Say how many lines in the records hold the word "pitch", and give nothing but that number.

[Object localization data]
——

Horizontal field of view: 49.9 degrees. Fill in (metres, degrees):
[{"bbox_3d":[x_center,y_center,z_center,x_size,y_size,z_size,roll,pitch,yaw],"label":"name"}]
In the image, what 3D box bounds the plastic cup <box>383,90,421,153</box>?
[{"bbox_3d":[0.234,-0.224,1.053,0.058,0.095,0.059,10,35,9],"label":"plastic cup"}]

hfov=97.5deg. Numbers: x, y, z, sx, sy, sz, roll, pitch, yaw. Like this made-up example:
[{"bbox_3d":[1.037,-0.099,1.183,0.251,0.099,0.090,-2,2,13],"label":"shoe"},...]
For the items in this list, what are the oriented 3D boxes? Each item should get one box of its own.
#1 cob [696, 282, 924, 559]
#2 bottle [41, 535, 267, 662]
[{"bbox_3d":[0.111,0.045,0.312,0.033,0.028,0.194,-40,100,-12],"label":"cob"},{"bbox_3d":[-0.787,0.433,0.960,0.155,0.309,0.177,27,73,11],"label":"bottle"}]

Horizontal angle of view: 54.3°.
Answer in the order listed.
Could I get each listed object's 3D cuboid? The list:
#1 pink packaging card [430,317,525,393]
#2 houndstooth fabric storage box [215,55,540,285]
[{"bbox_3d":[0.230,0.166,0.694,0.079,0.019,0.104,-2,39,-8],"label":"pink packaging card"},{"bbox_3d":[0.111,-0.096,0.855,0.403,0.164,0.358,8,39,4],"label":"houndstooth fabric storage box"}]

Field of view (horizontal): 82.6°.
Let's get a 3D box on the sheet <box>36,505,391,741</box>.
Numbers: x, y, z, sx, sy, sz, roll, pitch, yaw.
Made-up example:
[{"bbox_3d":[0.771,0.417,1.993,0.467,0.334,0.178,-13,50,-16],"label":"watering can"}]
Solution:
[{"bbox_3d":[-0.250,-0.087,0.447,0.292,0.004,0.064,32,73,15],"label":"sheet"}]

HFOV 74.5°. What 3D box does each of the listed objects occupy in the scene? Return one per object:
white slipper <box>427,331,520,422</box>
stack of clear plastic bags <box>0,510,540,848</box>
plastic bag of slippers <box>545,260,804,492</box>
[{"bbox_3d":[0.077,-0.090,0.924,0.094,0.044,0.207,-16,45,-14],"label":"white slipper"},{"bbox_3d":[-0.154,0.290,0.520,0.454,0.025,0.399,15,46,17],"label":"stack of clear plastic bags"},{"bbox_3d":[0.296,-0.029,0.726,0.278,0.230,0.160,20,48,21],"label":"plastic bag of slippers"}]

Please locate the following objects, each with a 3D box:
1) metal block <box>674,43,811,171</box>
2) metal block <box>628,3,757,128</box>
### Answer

——

• **SOLUTION**
3